The pan-leukocyte antigen CD53 is a member of the poorly understood transmembrane 4 superfamily (TM4SF) of cell membrane glycoproteins. CD53 is proposed to play a role in thymopoiesis, since rat CD53 is expressed on immature CD4-8-thymocytes and the functionally mature single-positive subset, but is largely absent from the intermediate CD4+8+ cells. We have characterized CD53 in the mouse through the production of two new monoclonal antibodies, MRC OX-79 and OX-80, which were raised against the RAW 264 cell line and screened on recombinant CD53 fusion proteins. The epitopes recognized by both antibodies are dependent on disulfide bonding and map to the major extracellular region of CD53, requiring the presence of a single threonine residue at position 154. Mouse CD53 has a molecular mass of 35-45 kDa and is expressed on virtually all peripheral leukocytes, but not on cells outside the lymphoid or myeloid lineages. CD53 expression distinguishes subpopulations of thymocytes in the mouse and resembles the expression pattern of rat CD53. Amongst the immature CD4-8-thymocytes, mouse CD53 is clearly detectable on the earliest CD44high25- subset, but down-regulated on the later CD44high25+, CD44low25+ and CD44low25- stages. Also, the subsequent transient TcR-/low CD4-8+ cells and most CD4+8+ thymocytes express little or no CD53. This is consistent with the idea that cells which are committed to enter the selectable CD4+8+ compartment switch off CD53. The effect of T cell receptor (TcR) engagement on the re-expression of CD53 on CD4+8+ thymocytes was studied both ex vivo and in vitro using F5 mice, transgenic for the H-2b/influenza nucleoprotein-peptide-specific TcR, back-crossed onto an H-2q or H-2b background of RAG-2-deficient mice. CD4+8+ thymocytes from non-selecting H-2q F5 mice are CD53 negative, but in vitro stimulation through the TcR dramatically induces CD53 expression. In contrast, a fraction of CD4+8+ thymocytes from positively selecting H-2b F5 transgenic mice express CD53. Therefore TcR engagement by selecting major histocompatibility complex peptide complexes, or surrogate ligands, induces CD53 expression on otherwise CD53-negative, non-selected CD4+8+ thymocytes. Whether CD53 itself participates as a signaling molecule in further stages of thymic selection is still a matter of speculation.

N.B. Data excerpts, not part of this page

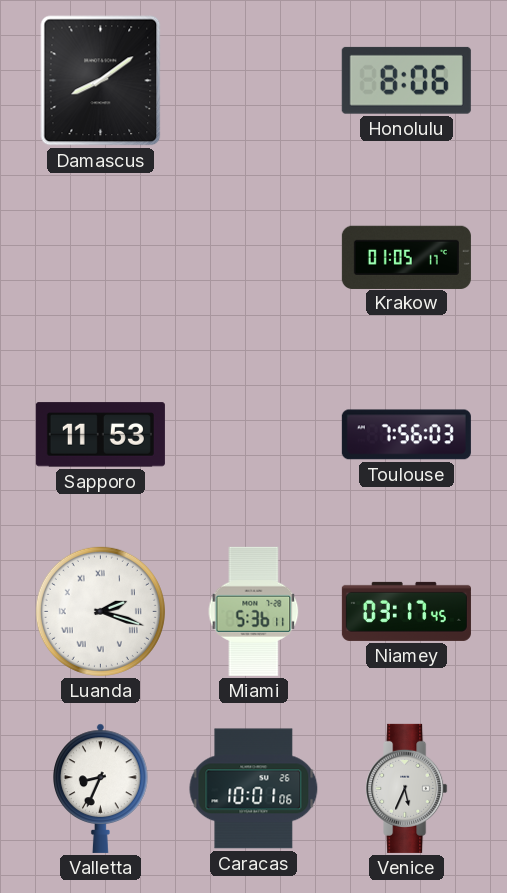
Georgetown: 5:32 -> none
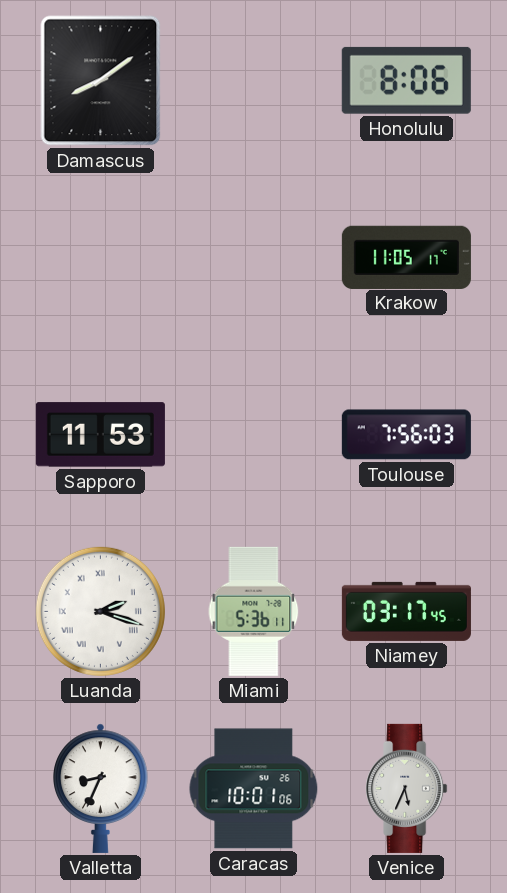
Krakow: 01:05 -> 11:05
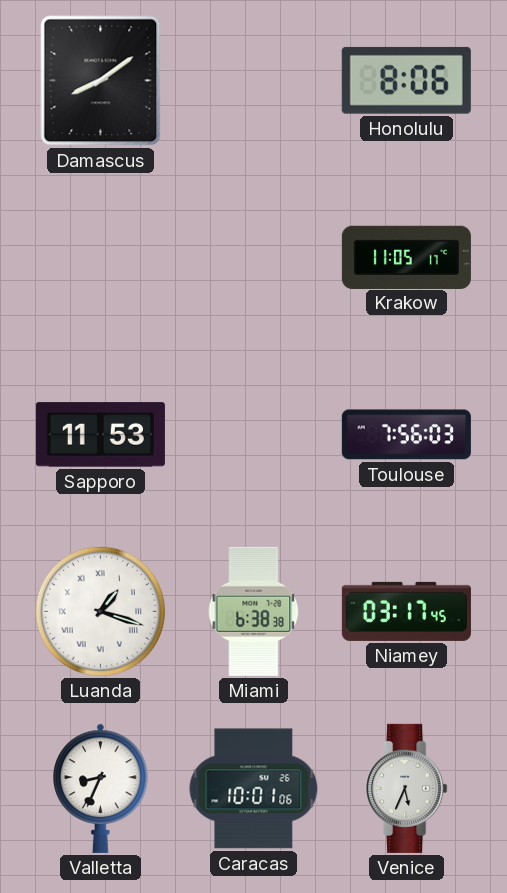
Luanda: 2:18 -> 1:18
Miami: 5:36 -> 6:38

全白细胞抗原CD53是细胞膜糖蛋白中了解较少的跨膜4超家族(TM4SF)的成员。由于大鼠CD53在未成熟的CD4 - 8 - 胸腺细胞和功能成熟的单阳性亚群上表达,但在中间的CD4 + 8 +细胞中基本不存在,因此有人提出CD53在胸腺细胞生成中起作用。我们通过制备两种新的单克隆抗体MRC OX - 79和OX - 80对小鼠CD53进行了表征,这两种抗体是针对RAW 264细胞系产生的,并在重组CD53融合蛋白上进行筛选。两种抗体识别的表位都依赖于二硫键,并且定位到CD53的主要细胞外区域,需要在第154位存在单个苏氨酸残基。小鼠CD53的分子量为35 - 45 kDa,几乎在所有外周白细胞上表达,但在淋巴或髓系谱系以外的细胞上不表达。CD53的表达区分了小鼠胸腺细胞的亚群,并且类似于大鼠CD53的表达模式。在未成熟的CD4 - 8 - 胸腺细胞中,小鼠CD53在最早的CD44高25 -亚群上清晰可检测到,但在随后的CD44高25 +、CD44低25 +和CD44低25 -阶段下调。此外,随后短暂的TcR - /低CD4 - 8 +细胞和大多数CD4 + 8 +胸腺细胞几乎不表达或不表达CD53。这与致力于进入可选择的CD4 + 8 +区室的细胞关闭CD53的观点一致。使用F5小鼠(其转基因表达H - 2b /流感核蛋白肽特异性TcR,并回交到RAG - 2缺陷小鼠的H - 2q或H - 2b背景上)在体外和体内研究了T细胞受体(TcR)结合对CD4 + 8 +胸腺细胞上CD53重新表达的影响。来自非选择的H - 2q F5小鼠的CD4 + 8 +胸腺细胞是CD53阴性的,但通过TcR进行体外刺激会显著诱导CD53表达。相反,来自阳性选择的H - 2b F5转基因小鼠的一部分CD4 + 8 +胸腺细胞表达CD53。因此,通过选择主要组织相容性复合体肽复合物或替代配体使TcR结合,会在原本CD53阴性的未选择的CD4 + 8 +胸腺细胞上诱导CD53表达。CD53本身是否作为信号分子参与胸腺选择的进一步阶段仍是一个推测的问题。